# Silver - Investment Potential



## kevcorcoran (25 Jan 2008)

Hi all,

I am wondering about silver as an investment.  I get the feeling the everyone is jumping on the "gold bandwagon" at the minute.  I have a about €50k to invest and I would just like to know if anyone has put money into silver recently and most importantly if you think it is a good idea....


----------



## z106 (25 Jan 2008)

kevcorcoran said:


> Hi all,
> 
> I am wondering about silver as an investment. I get the feeling the everyone is jumping on the "gold bandwagon" at the minute. I have a about €50k to invest and I would just like to know if anyone has put money into silver recently and most importantly if you think it is a good idea....


 
Ya - interestinkg question.

I brought that up in a previous thread before.

My main question is this:
Is there a direct reletionship between gold and silver?
i.e. If gold rises,does silver also rise?

Because if that is the case then silver has some catching up to do as it hasn't risen in line with gold.

Maybe that's being too simplistic though.


----------



## ixus (25 Jan 2008)

Here's an interesting discussion on it :
[broken link removed]

There's a school of thought suggested in the link above that China is keeping it artificially low by taking huge naked short positions.


----------



## ivuernis (25 Jan 2008)

Silver has pretty much risen in line with all other metals in the last few years if you look at the graphs. Kitco (www.kitco.com) is a good resource for checking such data. 
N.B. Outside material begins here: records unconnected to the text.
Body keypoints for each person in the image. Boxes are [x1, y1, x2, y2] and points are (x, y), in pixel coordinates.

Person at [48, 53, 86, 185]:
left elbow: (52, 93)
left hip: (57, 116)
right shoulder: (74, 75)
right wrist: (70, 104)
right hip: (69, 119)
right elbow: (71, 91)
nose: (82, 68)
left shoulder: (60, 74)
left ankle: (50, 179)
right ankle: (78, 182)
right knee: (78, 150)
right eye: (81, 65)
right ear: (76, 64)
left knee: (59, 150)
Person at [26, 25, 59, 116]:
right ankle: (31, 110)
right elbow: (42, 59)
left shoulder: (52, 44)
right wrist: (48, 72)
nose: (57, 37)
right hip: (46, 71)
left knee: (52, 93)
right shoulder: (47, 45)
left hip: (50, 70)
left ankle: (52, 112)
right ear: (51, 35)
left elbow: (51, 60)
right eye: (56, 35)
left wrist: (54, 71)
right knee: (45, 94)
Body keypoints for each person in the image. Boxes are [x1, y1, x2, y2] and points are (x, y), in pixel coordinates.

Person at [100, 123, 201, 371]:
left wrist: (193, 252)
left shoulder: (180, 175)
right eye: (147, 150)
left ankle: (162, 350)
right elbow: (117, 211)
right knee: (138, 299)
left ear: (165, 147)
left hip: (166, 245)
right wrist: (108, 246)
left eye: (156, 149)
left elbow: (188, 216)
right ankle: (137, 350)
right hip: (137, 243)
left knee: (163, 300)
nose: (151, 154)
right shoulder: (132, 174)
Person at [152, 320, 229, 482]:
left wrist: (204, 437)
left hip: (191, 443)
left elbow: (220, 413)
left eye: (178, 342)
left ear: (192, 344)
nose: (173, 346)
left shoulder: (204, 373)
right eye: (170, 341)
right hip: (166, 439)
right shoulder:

Gold is up past $900 again today I assume on the news that SA has closed its mines due to power shortages there.


----------



## z106 (25 Jan 2008)

ivuernis said:


> Silver has pretty much risen in line with all other metals in the last few years if you look at the graphs. Kitco (www.kitco.com) is a good resource for checking such data.
> 
> Gold is up past $900 again today I assume on the news that SA has closed its mines due to power shortages there.


 
Ya - gold is comfortably at an all time high at the moment.

Will there be a correction soon i wonder?


----------



## joe sod (25 Jan 2008)

kevcorcoran said:


> Hi all,
> 
> I am wondering about silver as an investment. I get the feeling the everyone is jumping on the "gold bandwagon" at the minute. I have a about €50k to invest and I would just like to know if anyone has put money into silver recently and most importantly if you think it is a good idea....


 Yes i have been invested in silver for 4 years now, but not a huge amount, it is alot more volatile than gold and can drop 40% in a few weeks, this happened in may 2006 when it raced from $8 by january 2006 to $15 by may 2006 only to crash to near $10 shortly after and then do nothing basically for 18 months. When you are looking backwards at a chart you do not fully appreciate this, it is only when you have significant money invested that you feel these big moves and learn to live with them. Are you prepared to do this with 50,000, also when it drops big the analysts will say it has a lot further to fall and when it rise big they say the opposite


----------